### PROBLEM TO WORK ON
Rewrite the stretch from the start of the records through the line containing "family: Haloragaceae", putting "vernacular name" wherever "common name" appears and leaving everything else the same.

### PROVIDED INFORMATION

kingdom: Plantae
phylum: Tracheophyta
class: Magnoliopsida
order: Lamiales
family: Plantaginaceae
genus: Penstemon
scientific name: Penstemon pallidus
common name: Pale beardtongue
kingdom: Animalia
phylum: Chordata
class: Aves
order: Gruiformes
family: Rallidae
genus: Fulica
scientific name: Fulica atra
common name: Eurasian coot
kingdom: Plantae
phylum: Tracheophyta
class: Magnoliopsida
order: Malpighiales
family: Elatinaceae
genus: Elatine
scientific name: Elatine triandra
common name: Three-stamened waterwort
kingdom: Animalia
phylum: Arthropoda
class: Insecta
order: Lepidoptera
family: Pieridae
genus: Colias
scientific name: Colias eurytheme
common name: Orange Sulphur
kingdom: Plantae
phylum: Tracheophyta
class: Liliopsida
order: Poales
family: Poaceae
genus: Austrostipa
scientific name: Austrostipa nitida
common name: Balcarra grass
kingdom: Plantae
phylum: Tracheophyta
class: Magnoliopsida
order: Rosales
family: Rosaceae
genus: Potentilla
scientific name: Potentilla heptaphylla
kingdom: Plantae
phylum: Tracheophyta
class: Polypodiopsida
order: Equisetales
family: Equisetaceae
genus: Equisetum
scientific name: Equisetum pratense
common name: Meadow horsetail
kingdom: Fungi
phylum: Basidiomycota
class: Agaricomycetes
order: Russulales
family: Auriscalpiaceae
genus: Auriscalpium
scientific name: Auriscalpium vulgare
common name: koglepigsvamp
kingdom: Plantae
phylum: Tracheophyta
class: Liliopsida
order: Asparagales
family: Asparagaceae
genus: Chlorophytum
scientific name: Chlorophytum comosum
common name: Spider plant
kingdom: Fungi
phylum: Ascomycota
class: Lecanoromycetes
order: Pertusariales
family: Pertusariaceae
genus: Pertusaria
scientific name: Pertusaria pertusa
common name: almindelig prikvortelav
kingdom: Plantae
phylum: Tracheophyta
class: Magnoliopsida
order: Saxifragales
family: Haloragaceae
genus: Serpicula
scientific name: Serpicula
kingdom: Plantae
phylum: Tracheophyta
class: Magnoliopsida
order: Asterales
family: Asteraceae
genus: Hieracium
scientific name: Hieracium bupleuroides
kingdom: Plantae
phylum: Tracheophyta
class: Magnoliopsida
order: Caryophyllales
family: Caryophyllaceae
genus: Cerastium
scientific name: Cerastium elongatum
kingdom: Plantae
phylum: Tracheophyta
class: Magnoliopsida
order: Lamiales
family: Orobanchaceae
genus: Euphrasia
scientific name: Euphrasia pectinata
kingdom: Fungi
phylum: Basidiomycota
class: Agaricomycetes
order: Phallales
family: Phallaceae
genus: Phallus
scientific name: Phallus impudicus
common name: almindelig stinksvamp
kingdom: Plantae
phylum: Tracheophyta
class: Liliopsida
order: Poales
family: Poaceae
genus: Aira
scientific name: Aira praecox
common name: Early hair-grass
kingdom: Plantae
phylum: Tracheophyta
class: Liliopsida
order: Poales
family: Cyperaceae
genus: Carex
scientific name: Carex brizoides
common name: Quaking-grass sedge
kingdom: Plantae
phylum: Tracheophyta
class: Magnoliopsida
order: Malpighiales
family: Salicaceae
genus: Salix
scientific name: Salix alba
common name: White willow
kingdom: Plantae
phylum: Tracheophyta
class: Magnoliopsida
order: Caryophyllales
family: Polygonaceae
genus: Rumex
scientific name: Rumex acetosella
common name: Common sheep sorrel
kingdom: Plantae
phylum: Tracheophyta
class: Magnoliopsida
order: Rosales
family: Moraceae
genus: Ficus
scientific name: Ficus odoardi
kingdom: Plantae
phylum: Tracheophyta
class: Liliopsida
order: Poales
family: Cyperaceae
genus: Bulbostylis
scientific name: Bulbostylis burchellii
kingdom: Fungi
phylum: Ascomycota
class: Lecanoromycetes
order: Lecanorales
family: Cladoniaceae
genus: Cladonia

### WRITTEN SOLUTION
kingdom: Plantae
phylum: Tracheophyta
class: Magnoliopsida
order: Lamiales
family: Plantaginaceae
genus: Penstemon
scientific name: Penstemon pallidus
vernacular name: Pale beardtongue
kingdom: Animalia
phylum: Chordata
class: Aves
order: Gruiformes
family: Rallidae
genus: Fulica
scientific name: Fulica atra
vernacular name: Eurasian coot
kingdom: Plantae
phylum: Tracheophyta
class: Magnoliopsida
order: Malpighiales
family: Elatinaceae
genus: Elatine
scientific name: Elatine triandra
vernacular name: Three-stamened waterwort
kingdom: Animalia
phylum: Arthropoda
class: Insecta
order: Lepidoptera
family: Pieridae
genus: Colias
scientific name: Colias eurytheme
vernacular name: Orange Sulphur
kingdom: Plantae
phylum: Tracheophyta
class: Liliopsida
order: Poales
family: Poaceae
genus: Austrostipa
scientific name: Austrostipa nitida
vernacular name: Balcarra grass
kingdom: Plantae
phylum: Tracheophyta
class: Magnoliopsida
order: Rosales
family: Rosaceae
genus: Potentilla
scientific name: Potentilla heptaphylla
kingdom: Plantae
phylum: Tracheophyta
class: Polypodiopsida
order: Equisetales
family: Equisetaceae
genus: Equisetum
scientific name: Equisetum pratense
vernacular name: Meadow horsetail
kingdom: Fungi
phylum: Basidiomycota
class: Agaricomycetes
order: Russulales
family: Auriscalpiaceae
genus: Auriscalpium
scientific name: Auriscalpium vulgare
vernacular name: koglepigsvamp
kingdom: Plantae
phylum: Tracheophyta
class: Liliopsida
order: Asparagales
family: Asparagaceae
genus: Chlorophytum
scientific name: Chlorophytum comosum
vernacular name: Spider plant
kingdom: Fungi
phylum: Ascomycota
class: Lecanoromycetes
order: Pertusariales
family: Pertusariaceae
genus: Pertusaria
scientific name: Pertusaria pertusa
vernacular name: almindelig prikvortelav
kingdom: Plantae
phylum: Tracheophyta
class: Magnoliopsida
order: Saxifragales
family: Haloragaceae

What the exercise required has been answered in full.